The modifying effects of topical application of the phenolic antioxidant protocatechuic acid (PA) on 12-O-tetradecanoylphorbol-13-acetate (TPA)-induced mouse skin tumor promotion were investigated. Dimethylbenz[a]anthracene-initiated female ICR mice were treated with TPA (1.6 nmol) twice weekly for 20 weeks to promote papilloma formation. Pre-treatment with 16nmol PA 30 min prior to each TPA treatment significantly inhibited the number of papillomas per mouse by 52% (P < 0.05). On the other hand, PA pre-treatment at a high dose (1600 nmol) significantly enhanced tumor numbers by 38% (P < 0.05). Interestingly, in the group treated with a quite high dose (20000 nmol) of PA 5 min prior to each TPA application, the average number of tumors per mouse was reduced by 38%, whereas the same PA dose 3 h before TPA treatment significantly enhanced tumor numbers by 84% (P < 0.01). These results suggested that topically applied PA was converted to compound(s) lacking antioxidative properties and/or rather possessing the potential to enhance tumor development. A similar tendency was also observed in the short-term experiment of TPA-induced inflammation and oxidative stress; i.e. two groups pre-treated with PA at 20000 nmol, 30min and 3h before TPA treatment, did not show suppression or even significantly enhanced TPA-induced leukocyte infiltration, H(2)O(2) generation, thiobarbituric acid-reacting substances level and proliferating cell nuclear antigen index, while PA treatment together with TPA significantly suppressed these parameters.
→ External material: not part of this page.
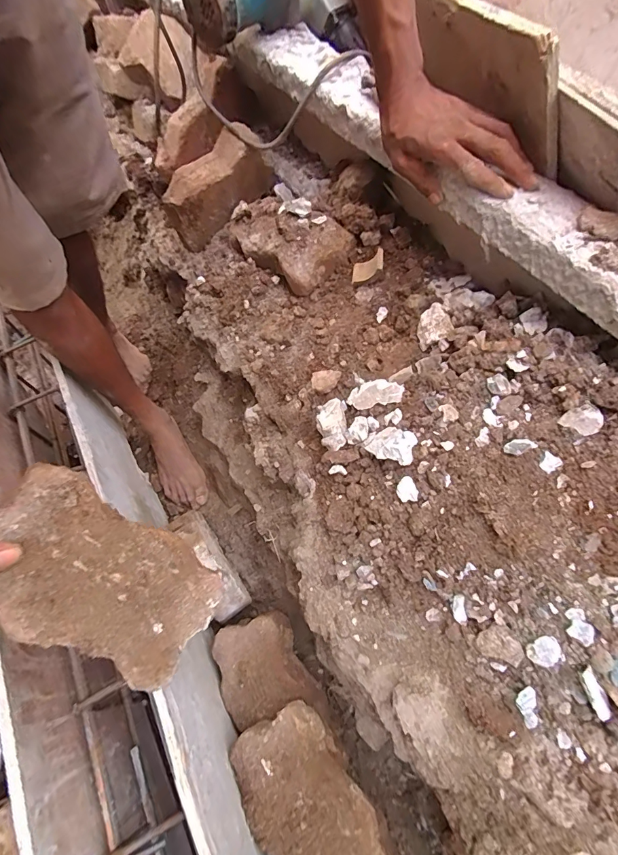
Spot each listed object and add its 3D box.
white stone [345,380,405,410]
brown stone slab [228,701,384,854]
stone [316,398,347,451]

Treatment with a high dose (20000 nmol) of PA alone for 3h enhanced oxidative stress by reducing glutathione levels in mouse skin, which was counteracted by the tyrosinase inhibitor arbutin. Oxidative stress responses such as leukocyte infiltration and H(2)O(2) generation were also counteracted by arbutin. These results suggested that tyrosinase-dependent oxidative metabolism of PA was at least partially involved in the enhanced effects of PA on TPA-induced inflammatory responses and thus tumor promotion.